Several newsletters back I referred to the Institute of Medicine’s 1988 report "The Future of Public Health." Whether one agreed with its findings and recommendations or not, it was an influential book in outlining the mission of public health and its core functions, though perhaps with greater consequences in public health practice settings than in academia. Now IOM has issued two follow-up volumes: The first, "The Future of the Public's Health in the 21st Century" (FOPH21C), is the successor to the 1988 report. Of particular interest to epidemiologists is the strong emphasis on what the report calls “multiple determinants of health” and “the ecological model.” The second report, "Who Will Keep the Public Healthy? Educating Public Health Professionals for the 21st Century" (WWKPH), takes the first book’s perspective as the basis for discussing the needs of the new public health workforce and for making recommendations about new competencies and approaches for public health education. These recommendations have important implications for all of us, whether in public health agencies, educational institutions, or other settings. The emphasis on a population health perspective in FOPH21C is closely tied to repeated calls for a stronger governmental public health infrastructure as “backbone” for broader linkages and partnerships across agencies and sectors concerned with the public’s health. Similarly, WWKPH emphasizes the importance of partnerships between schools of public health and other disciplines within the academy, as well as with external partners.

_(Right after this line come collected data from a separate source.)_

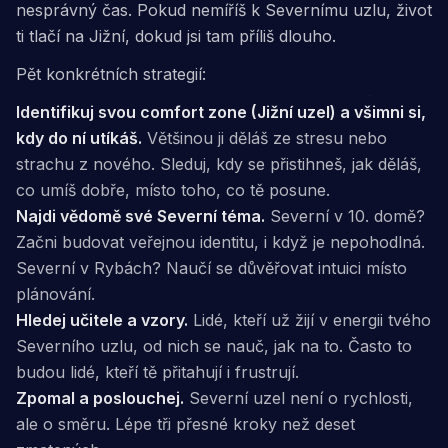
nesprávný čas. Pokud nemíříš k Severnímu uzlu, život
ti tlačí na Jižní, dokud jsi tam příliš dlouho.
Pět konkrétních strategií:
Identifikuj svou comfort zone (Jižní uzel) a všimni si,
kdy do ní utíkáš.
Většinou ji děláš ze stresu nebo
strachu z nového. Sleduj, kdy se přistihneš, jak děláš,
co umíš dobře, místo toho, co tě posune.
Najdi vědomě své Severní téma.
Severní v 10. domě?
Začni budovat veřejnou identitu, i když je nepohodlná.
Severní v Rybách? Naučí se důvěřovat intuici místo
plánování.
Hledej učitele a vzory.
Lidé, kteří už žijí v energii tvého
Severního uzlu, od nich se nauč, jak na to. Často to
budou lidé, kteří tě přitahují i frustrují.
Zpomal a poslouchej.
Severní uzel není o rychlosti,
ale o směru. Lépe tři přesné kroky než deset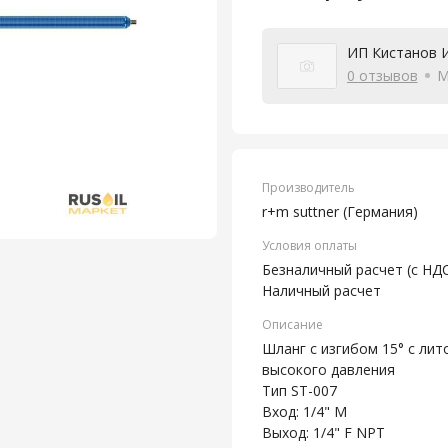
ИП Кистанов 
0 отзывов
М
Производитель
r+m suttner (Германия)
Условия оплаты
Безналичный расчет (с НДС
Наличный расчет
Описание
Шланг с изгибом 15° с лит
высокого давления
Тип ST-007
Вход: 1/4" M
Выход: 1/4" F NPT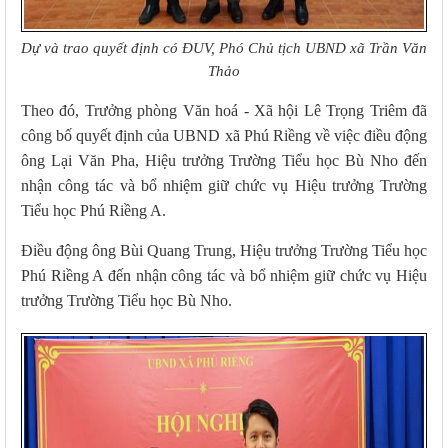
Dự và trao quyết định có ĐUV, Phó Chủ tịch UBND xã Trần Văn
Thảo
Theo đó, Trưởng phòng Văn hoá - Xã hội Lê Trọng Triêm đã
công bố quyết định của UBND xã Phú Riềng về việc điều động
ông Lại Văn Pha, Hiệu trưởng Trường Tiểu học Bù Nho đến
nhận công tác và bổ nhiệm giữ chức vụ Hiệu trưởng Trường
Tiểu học Phú Riềng A.
Điều động ông Bùi Quang Trung, Hiệu trưởng Trường Tiểu học
Phú Riềng A đến nhận công tác và bổ nhiệm giữ chức vụ Hiệu
trưởng Trường Tiểu học Bù Nho.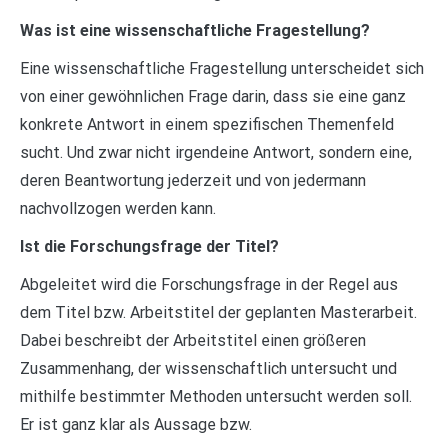
Was ist eine wissenschaftliche Fragestellung?
Eine wissenschaftliche Fragestellung unterscheidet sich
von einer gewöhnlichen Frage darin, dass sie eine ganz
konkrete Antwort in einem spezifischen Themenfeld
sucht. Und zwar nicht irgendeine Antwort, sondern eine,
deren Beantwortung jederzeit und von jedermann
nachvollzogen werden kann.
Ist die Forschungsfrage der Titel?
Abgeleitet wird die Forschungsfrage in der Regel aus
dem Titel bzw. Arbeitstitel der geplanten Masterarbeit.
Dabei beschreibt der Arbeitstitel einen größeren
Zusammenhang, der wissenschaftlich untersucht und
mithilfe bestimmter Methoden untersucht werden soll.
Er ist ganz klar als Aussage bzw.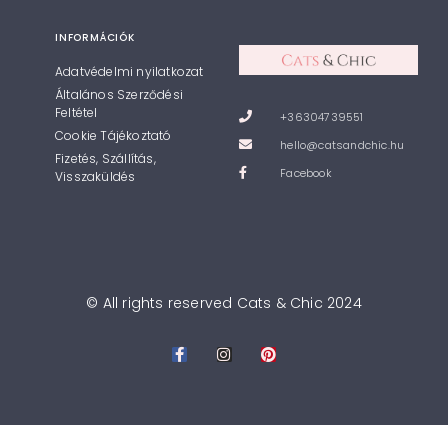
INFORMÁCIÓK
Adatvédelmi nyilatkozat
Általános Szerződési
Feltétel
+36304739551
Cookie Tájékoztató
hello@catsandchic.hu
Fizetés, Szállítás,
Facebook
Visszaküldés
© All rights reserved Cats & Chic 2024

In addition, WWKPH recommends adding eight additional competencies for public health professionals: informatics, genomics, communication, cultural competence, community-based participatory research, global health, policy and law, and public health ethics. Finding space in already packed curricula, not to mention people with expertise to teach in these areas, will be a challenge and will require creative solutions that will, no doubt, depend on the very sorts of partnerships the recommendations call for.

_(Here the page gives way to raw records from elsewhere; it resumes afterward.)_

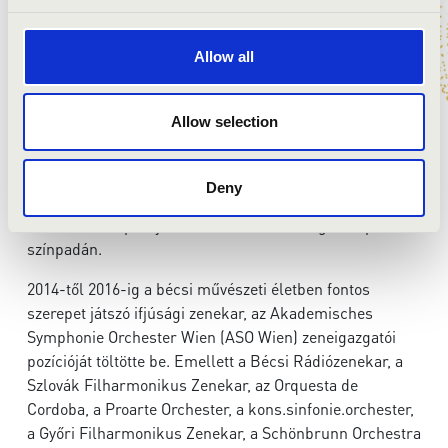
Fesztiválon történő fellépés megszervezésében is, ahol
Gustav Mahler II. és VIII. szimfóniájának előadásában
vettek részt. Guido Mancusi asszisztenseként
Allow all
korrepetítorként is dolgozott, karmesterként pedig
Johann Strauss
A denevér
című művének, Mozart
Cosí
Allow selection
fan tutte
című operájának és a
Figaro házasságá
nak
előadásaiban közreműködött, melykre a schönbrunni
kastély színházában és a svájci Schaffhausenben került
Deny
sor. Ingo Metzmacher mellett részt vett Wagner
A Rajna
kincse
című operájának előadásában is a genfi operaház
színpadán.
2014-től 2016-ig a bécsi művészeti életben fontos
szerepet játszó ifjúsági zenekar, az Akademisches
Symphonie Orchester Wien (ASO Wien) zeneigazgatói
pozícióját töltötte be. Emellett a Bécsi Rádiózenekar, a
Szlovák Filharmonikus Zenekar, az Orquesta de
Cordoba, a Proarte Orchester, a kons.sinfonie.orchester,
a Győri Filharmonikus Zenekar, a Schönbrunn Orchestra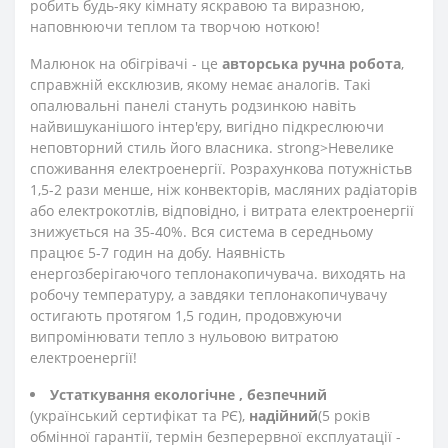
робить будь-яку кімнату яскравою та виразною,
наповнюючи теплом та творчою ноткою!
Малюнок на обігрівачі - це
авторська ручна робота
,
справжній ексклюзив, якому немає аналогів. Такі
опалювальні панелі стануть родзинкою навіть
найвишуканішого інтер'єру, вигідно підкреслюючи
неповторний стиль його власника. strong>Невелике
споживання електроенергії. Розрахункова потужність
в
1,5-2 рази менше, ніж конвекторів, масляних радіаторів
або електрокотлів, відповідно, і витрата електроенергії
знижується на 35-40%. Вся система в середньому
працює 5-7 годин на добу. Наявність
енергозберігаючого теплонакопичувача. виходять на
робочу температуру, а завдяки теплонакопичувачу
остигають протягом 1,5 годин, продовжуючи
випромінювати тепло з нульовою витратою
електроенергії!
Устаткування екологічне
, безпечний
(український сертифікат та РЄ),
надійний
(5 років
обмінної гарантії, термін безперервної експлуатації -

At the University of South Carolina Arnold SPH we are instituting a one-day seminar for all incoming public health students to introduce them to some of the concepts in these reports. We hope to demonstrate the importance of integrating multiple disciplines to address public health problems. A central part of the seminar is presentation of a specific public health problem that representatives of all departments will address in smaller group sessions. We want to engage the students in conversations about how their own field of study relates to the other disciplines of the school in trying to address an important public health challenge. Perhaps we can devote some time at next year’s APHA Annual Meeting to discussions of the implications of these reports for our section and for epidemiology as a discipline.